O alerta do presidente do STJ ocorreu durante a abertura do 2º Congresso STJ da Segunda Instância Federal e Estadual, na capital federal. Suas palavras ganham peso em um contexto no qual o Poder Judiciário enfrenta desafios significativos para manter sua reputação perante a sociedade.
Em maio de 2026, uma pesquisa Futura/Apex, publicada pelo Poder360, revelou que 54,3% da população brasileira reprova a atuação do Supremo Tribunal Federal (STF), o maior patamar registrado desde o início da série histórica em 2012. Os dados sublinham a urgência da discussão sobre a imagem da justiça no Brasil. (A íntegra da pesquisa está disponível em PDF – 3 MB).
Herman Benjamin enfatizou a gravidade da situação ao declarar: "Nós, magistradas e magistrados, sobrevivem de imagem. O nosso alimento, que é o que nos dá legitimidade social, não é, por incrível que pareça, na República, na verdadeira República, a lei nem o conhecimento jurídico. É a imagem que nós temos". O ministro ressaltou que, sem uma imagem sólida, o conhecimento jurídico, a eloquência e o trabalho dedicado dos juízes seriam "em vão".
"Nós não teremos os pés da legitimidade popular que nos permite bater no peito e dizer que somos juízas e juízes da República Federativa do Brasil", completou Herman, sublinhando a conexão intrínseca entre a percepção pública e a capacidade dos magistrados de atuar plenamente.
A preocupação com a imagem do Judiciário é corroborada por outro levantamento do PoderData, realizado entre 31 de maio e 2 de junho de 2025, que indicou que 41% dos entrevistados consideravam o trabalho dos ministros do STF "ruim" ou "péssimo". Outros 30% classificaram o desempenho da Corte como "regular", enquanto apenas 16% o avaliaram como "bom" ou "ótimo".

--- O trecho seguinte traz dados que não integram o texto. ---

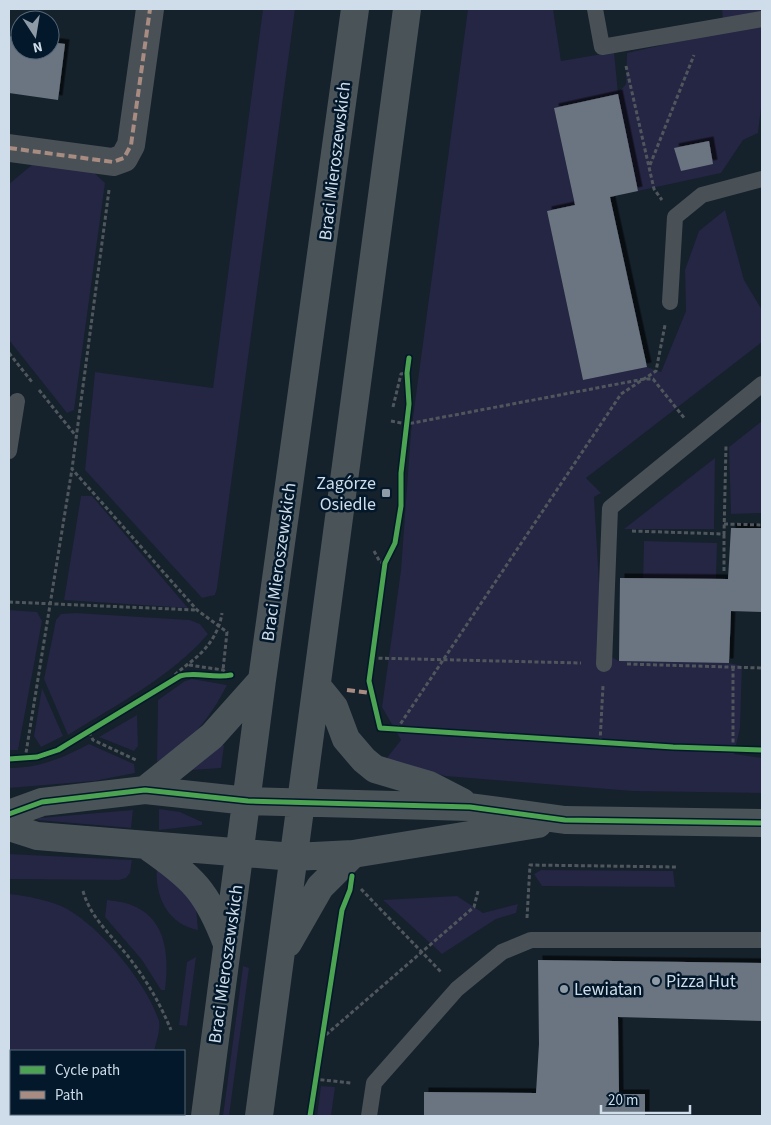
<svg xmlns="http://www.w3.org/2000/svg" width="771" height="1125" font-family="'Source Sans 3',sans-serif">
	<defs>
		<filter id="shadow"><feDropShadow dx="4.5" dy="-4.5" stdDeviation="0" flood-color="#0009"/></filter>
	</defs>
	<rect width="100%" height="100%" fill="#15212b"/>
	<path fill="#252544" d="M263,9H295L217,588L215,595L202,598L85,470L95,372L213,388Z
		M468,9H553L561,61L614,52L618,93L626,84L627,53L724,31L722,9H762V99L758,133L743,140L721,173L638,191L617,94L554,108L575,205L547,211L583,380L647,367L661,372L686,311L685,270L699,231L725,210L744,280L762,310V342L586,478L601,493L594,497L603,653L619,661L729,663L742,666L740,728L734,754L762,758V793L632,791L445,776L386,759L401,740L382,707L401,570L411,432Z
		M39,159L89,168L105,183L74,410L67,413L9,340V184Z
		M762,421V513L731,514L729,447Z
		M715,458L714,529H624Z
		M81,496H92L188,608L64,600Z
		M644,541L717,543L716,579H643Z
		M9,610L37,612L42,621L18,750H9Z
		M76,613L190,620L200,624L208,634C171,677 116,705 68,735L44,679L56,620L61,614Z
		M192,679L227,685C209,720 191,742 157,762L158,700L185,681Z
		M42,688L63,736L41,747L34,736Z
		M137,715L138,746L134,751L99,737Z
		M219,740L224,746L221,768L191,770Z
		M89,744L134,764L135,773L94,781L9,788V768C40,768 62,758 89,744Z
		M159,809L180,812L202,822V825L159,830Z
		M133,810L131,828L37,820L39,818Z
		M9,854L132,860L130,873L126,878L119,880L9,879Z
		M157,865L168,870L196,907L198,930C166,924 154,894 157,865Z
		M541,870L673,871L675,887L542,886L534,874Z
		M9,894C27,896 44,899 61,906C96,921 148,984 159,1021C161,1029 156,1043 154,1051H11V1072L9,1071Z
		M457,896L483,913L518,904L516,913L496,919L442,954L383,900Z
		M107,900C162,904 171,943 165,990H161L142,960L105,917Z
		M196,957L187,1026L179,1025L187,962Z
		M243,966L249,968L229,1116H223Z
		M321,1086L335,1087L331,1116H317Z
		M36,1114H144L143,1116H38Z"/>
	<path fill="#6b7481" filter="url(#shadow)" d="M9,36L20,38V50H50V42L65,44L58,100L9,93Z
		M618,94L638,191L610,197L647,367L583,380L547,211L575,205L554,108Z
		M709,141L713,164L681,171L674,148Z
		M731,528H762V612L731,611L729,663L619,661L620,578L728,579Z
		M538,960L762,963V1021L618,1017L619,1094H645V1116H424V1092L536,1093L539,1044Z"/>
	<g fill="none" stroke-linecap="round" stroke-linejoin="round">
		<path stroke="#4f575d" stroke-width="3" stroke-dasharray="4 2.5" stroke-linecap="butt" d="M626,66L654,189L662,200
			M650,165L694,55
			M109,190L72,469L197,610L227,632L223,670
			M9,353L32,382
			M39,390L76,436
			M393,407L401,374L407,373
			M391,421L407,424L644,379H653L685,419
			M724,524L762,525
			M632,531L724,534L726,445
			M374,551L380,562L385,563
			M724,571V534
			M9,602L196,610
			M372,658L581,663
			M627,664L762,668
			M189,665L223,670L228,674
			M171,680C176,672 181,670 188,664C206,651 219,634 222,613
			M397,729L621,394L656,371L665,325
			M89,732L93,740L136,760
			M600,742L603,686
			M733,749V667
			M25,759L72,469
			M361,889L442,973
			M83,891C91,920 116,939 133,963C149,984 161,1006 171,1030
			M527,918L530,865L678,867
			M321,1039L474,907L478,891
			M314,1079L351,1083"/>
		<path stroke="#495156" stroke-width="16" d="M595,9L602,47L762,19
			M670,302L675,217L702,195L762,179
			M9,451L17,401
			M604,664L610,508L762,384
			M369,1116L374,1083L457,989L502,952L531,940H762"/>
		<path stroke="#495156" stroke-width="28" d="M9,148L113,162L124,158L131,145L150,9"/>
		<path stroke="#495358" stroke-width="28" d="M317,686L334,707L346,739L364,760L375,769L429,785L462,802
			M145,790L212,736L262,680
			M9,814L42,802L145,790L248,801L470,807L565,820L762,823
			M9,827L37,836L294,857L353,854L538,824
			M147,846C193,878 207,891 227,944
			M288,943L320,887L353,854
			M205,1116L262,680L355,9
			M259,1116L407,9"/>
		<path stroke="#a88b81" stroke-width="4" stroke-dasharray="8 4" stroke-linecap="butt" d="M9,148L113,162L124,158L131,145L150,9
			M347,690L370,693"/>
		<defs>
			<path id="cycleway" d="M409,358L407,373L409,404L401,473V506L395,543L385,563L369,681L380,728L673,747L762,750
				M9,759L37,757L58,750L180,676C196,671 214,679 231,675
				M9,814L42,802L145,790L248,801L470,807L565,820L762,823
				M310,1116L342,910L350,890L352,876"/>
		</defs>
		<use href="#cycleway" stroke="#03182b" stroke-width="8"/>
		<use href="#cycleway" stroke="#4ca352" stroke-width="5"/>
	</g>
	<g fill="#8e9ba7" stroke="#03182b" stroke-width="2">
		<rect x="381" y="488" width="10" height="10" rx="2.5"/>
		<circle cx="656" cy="981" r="5"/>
		<circle cx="564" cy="989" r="5"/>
	</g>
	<g text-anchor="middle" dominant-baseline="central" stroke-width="5" stroke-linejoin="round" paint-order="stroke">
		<g font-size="18" fill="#cfddea" stroke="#03182b">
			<text transform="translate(335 161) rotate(-83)">Braci Mieroszewskich</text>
			<text transform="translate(279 562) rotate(-82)">Braci Mieroszewskich</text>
			<text transform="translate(226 964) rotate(-82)">Braci Mieroszewskich</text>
		</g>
		<g font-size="18" fill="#cfddea" stroke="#03182b" text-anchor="start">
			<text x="376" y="483" text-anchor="end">Zagórze<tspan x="376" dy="21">Osiedle</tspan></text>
			<text x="666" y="981">Pizza Hut</text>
			<text x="574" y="989">Lewiatan</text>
		</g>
	</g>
	<rect width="771" height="1125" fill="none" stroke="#cfddea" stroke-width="20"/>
	<rect x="10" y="1050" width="175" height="65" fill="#03182b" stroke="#556777"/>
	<rect x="20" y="1066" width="25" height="8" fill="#4ca352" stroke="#556777"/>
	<text x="55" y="1075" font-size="15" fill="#cfddea">Cycle path</text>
	<rect x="20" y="1091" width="25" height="8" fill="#a88b81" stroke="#556777"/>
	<text x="55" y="1100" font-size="15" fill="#cfddea">Path</text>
	<g transform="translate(35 35) rotate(168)"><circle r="24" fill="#03182b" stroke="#556777"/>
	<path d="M0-4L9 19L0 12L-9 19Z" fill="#8e9ba7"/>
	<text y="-8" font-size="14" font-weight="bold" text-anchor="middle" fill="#cfddea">N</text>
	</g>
	<path d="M601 1105v8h89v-8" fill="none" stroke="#cfddea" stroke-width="2.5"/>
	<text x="608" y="1105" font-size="15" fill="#cfddea" stroke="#03182b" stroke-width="4" paint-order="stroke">20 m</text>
</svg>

Antes da fala de Herman Benjamin, Vanessa Ribeiro Matheus, presidente da Associação dos Magistrados Brasileiros (AMB), também se manifestou a favor de uma maior escuta popular para que o Judiciário possa "recuperar a confiança e corrigir rumos". "Não adianta a gente falar ‘esse problema não é comigo’, esse problema é com todos nós", pontuou Vanessa.
Vanessa Ribeiro Matheus reconheceu o aumento anual de ações ajuizadas, processos e produtividade no sistema judicial, mas destacou a necessidade de aprimorar a prestação de serviços à população, reforçando a importância da percepção pública.
O 2º Congresso STJ da Segunda Instância Federal e Estadual, que serve de palco para esses debates cruciais, acontece em Brasília de segunda-feira (18 de maio) a terça-feira (19 de maio) de 2026. Segundo Herman Benjamin, o evento visa fortalecer a comunicação e a integração entre o STJ e os tribunais de segunda instância, federais e estaduais.
O ministro expressou sua surpresa por ser "inadmissível" que desembargadores nunca tivessem visitado o Superior Tribunal de Justiça para compartilhar críticas, experiências e propostas. Ele também defendeu o papel dos juízes na identificação de falhas legislativas, afirmando que, embora as mudanças sejam atribuições do Poder Legislativo, os magistrados estão em posição privilegiada para apontar lacunas e necessidades de aperfeiçoamento normativo, sempre respeitando a separação dos Poderes.